┌─ Dataset
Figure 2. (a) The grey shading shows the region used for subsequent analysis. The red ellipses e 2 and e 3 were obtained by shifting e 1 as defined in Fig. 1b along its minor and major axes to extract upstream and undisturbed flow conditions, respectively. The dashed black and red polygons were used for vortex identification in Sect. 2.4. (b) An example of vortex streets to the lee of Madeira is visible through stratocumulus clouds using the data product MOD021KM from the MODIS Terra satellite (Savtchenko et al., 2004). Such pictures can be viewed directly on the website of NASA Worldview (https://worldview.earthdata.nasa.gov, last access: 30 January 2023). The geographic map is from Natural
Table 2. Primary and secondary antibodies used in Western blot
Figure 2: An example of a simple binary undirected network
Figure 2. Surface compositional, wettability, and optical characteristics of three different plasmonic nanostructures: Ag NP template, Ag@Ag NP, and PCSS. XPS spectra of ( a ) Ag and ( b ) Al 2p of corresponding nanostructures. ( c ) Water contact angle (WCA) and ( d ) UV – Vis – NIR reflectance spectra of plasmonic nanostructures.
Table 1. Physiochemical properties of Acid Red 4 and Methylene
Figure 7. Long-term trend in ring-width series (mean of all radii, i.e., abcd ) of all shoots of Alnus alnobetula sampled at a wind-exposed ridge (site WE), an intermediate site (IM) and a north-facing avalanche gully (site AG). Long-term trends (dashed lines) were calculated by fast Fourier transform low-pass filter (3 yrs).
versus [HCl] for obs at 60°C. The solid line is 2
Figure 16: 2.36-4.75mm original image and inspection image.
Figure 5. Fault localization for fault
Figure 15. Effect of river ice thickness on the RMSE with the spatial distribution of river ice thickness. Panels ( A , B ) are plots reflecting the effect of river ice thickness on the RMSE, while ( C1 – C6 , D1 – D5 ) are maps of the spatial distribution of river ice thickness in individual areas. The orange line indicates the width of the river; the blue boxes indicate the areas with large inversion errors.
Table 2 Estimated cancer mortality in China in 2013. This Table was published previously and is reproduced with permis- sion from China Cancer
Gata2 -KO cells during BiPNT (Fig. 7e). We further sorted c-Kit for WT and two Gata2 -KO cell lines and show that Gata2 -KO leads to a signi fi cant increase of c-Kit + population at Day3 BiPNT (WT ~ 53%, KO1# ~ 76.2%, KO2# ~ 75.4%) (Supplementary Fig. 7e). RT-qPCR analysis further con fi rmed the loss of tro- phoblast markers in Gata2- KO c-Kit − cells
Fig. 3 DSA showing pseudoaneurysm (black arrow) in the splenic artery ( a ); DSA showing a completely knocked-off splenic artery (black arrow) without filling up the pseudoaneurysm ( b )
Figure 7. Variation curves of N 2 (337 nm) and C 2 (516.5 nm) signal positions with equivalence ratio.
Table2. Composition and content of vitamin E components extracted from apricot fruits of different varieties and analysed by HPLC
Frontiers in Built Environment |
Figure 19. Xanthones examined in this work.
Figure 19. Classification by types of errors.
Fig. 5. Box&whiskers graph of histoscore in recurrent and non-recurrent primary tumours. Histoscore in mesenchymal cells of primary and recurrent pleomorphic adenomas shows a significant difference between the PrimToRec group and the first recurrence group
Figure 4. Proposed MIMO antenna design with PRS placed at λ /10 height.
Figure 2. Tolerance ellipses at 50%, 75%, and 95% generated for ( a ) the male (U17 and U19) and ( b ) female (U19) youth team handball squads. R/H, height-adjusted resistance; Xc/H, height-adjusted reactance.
└─
Your objective>
Reproduce the entries above in full, precisely as written.

Answer section>
Figure 2. (a) The grey shading shows the region used for subsequent analysis. The red ellipses e 2 and e 3 were obtained by shifting e 1 as defined in Fig. 1b along its minor and major axes to extract upstream and undisturbed flow conditions, respectively. The dashed black and red polygons were used for vortex identification in Sect. 2.4. (b) An example of vortex streets to the lee of Madeira is visible through stratocumulus clouds using the data product MOD021KM from the MODIS Terra satellite (Savtchenko et al., 2004). Such pictures can be viewed directly on the website of NASA Worldview (https://worldview.earthdata.nasa.gov, last access: 30 January 2023). The geographic map is from Natural
Table 2. Primary and secondary antibodies used in Western blot
Figure 2: An example of a simple binary undirected network
Figure 2. Surface compositional, wettability, and optical characteristics of three different plasmonic nanostructures: Ag NP template, Ag@Ag NP, and PCSS. XPS spectra of ( a ) Ag and ( b ) Al 2p of corresponding nanostructures. ( c ) Water contact angle (WCA) and ( d ) UV – Vis – NIR reflectance spectra of plasmonic nanostructures.
Table 1. Physiochemical properties of Acid Red 4 and Methylene
Figure 7. Long-term trend in ring-width series (mean of all radii, i.e., abcd ) of all shoots of Alnus alnobetula sampled at a wind-exposed ridge (site WE), an intermediate site (IM) and a north-facing avalanche gully (site AG). Long-term trends (dashed lines) were calculated by fast Fourier transform low-pass filter (3 yrs).
versus [HCl] for obs at 60°C. The solid line is 2
Figure 16: 2.36-4.75mm original image and inspection image.
Figure 5. Fault localization for fault
Figure 15. Effect of river ice thickness on the RMSE with the spatial distribution of river ice thickness. Panels ( A , B ) are plots reflecting the effect of river ice thickness on the RMSE, while ( C1 – C6 , D1 – D5 ) are maps of the spatial distribution of river ice thickness in individual areas. The orange line indicates the width of the river; the blue boxes indicate the areas with large inversion errors.
Table 2 Estimated cancer mortality in China in 2013. This Table was published previously and is reproduced with permis- sion from China Cancer
Gata2 -KO cells during BiPNT (Fig. 7e). We further sorted c-Kit for WT and two Gata2 -KO cell lines and show that Gata2 -KO leads to a signi fi cant increase of c-Kit + population at Day3 BiPNT (WT ~ 53%, KO1# ~ 76.2%, KO2# ~ 75.4%) (Supplementary Fig. 7e). RT-qPCR analysis further con fi rmed the loss of tro- phoblast markers in Gata2- KO c-Kit − cells
Fig. 3 DSA showing pseudoaneurysm (black arrow) in the splenic artery ( a ); DSA showing a completely knocked-off splenic artery (black arrow) without filling up the pseudoaneurysm ( b )
Figure 7. Variation curves of N 2 (337 nm) and C 2 (516.5 nm) signal positions with equivalence ratio.
Table2. Composition and content of vitamin E components extracted from apricot fruits of different varieties and analysed by HPLC
Frontiers in Built Environment |
Figure 19. Xanthones examined in this work.
Figure 19. Classification by types of errors.
Fig. 5. Box&whiskers graph of histoscore in recurrent and non-recurrent primary tumours. Histoscore in mesenchymal cells of primary and recurrent pleomorphic adenomas shows a significant difference between the PrimToRec group and the first recurrence group
Figure 4. Proposed MIMO antenna design with PRS placed at λ /10 height.
Figure 2. Tolerance ellipses at 50%, 75%, and 95% generated for ( a ) the male (U17 and U19) and ( b ) female (U19) youth team handball squads. R/H, height-adjusted resistance; Xc/H, height-adjusted reactance.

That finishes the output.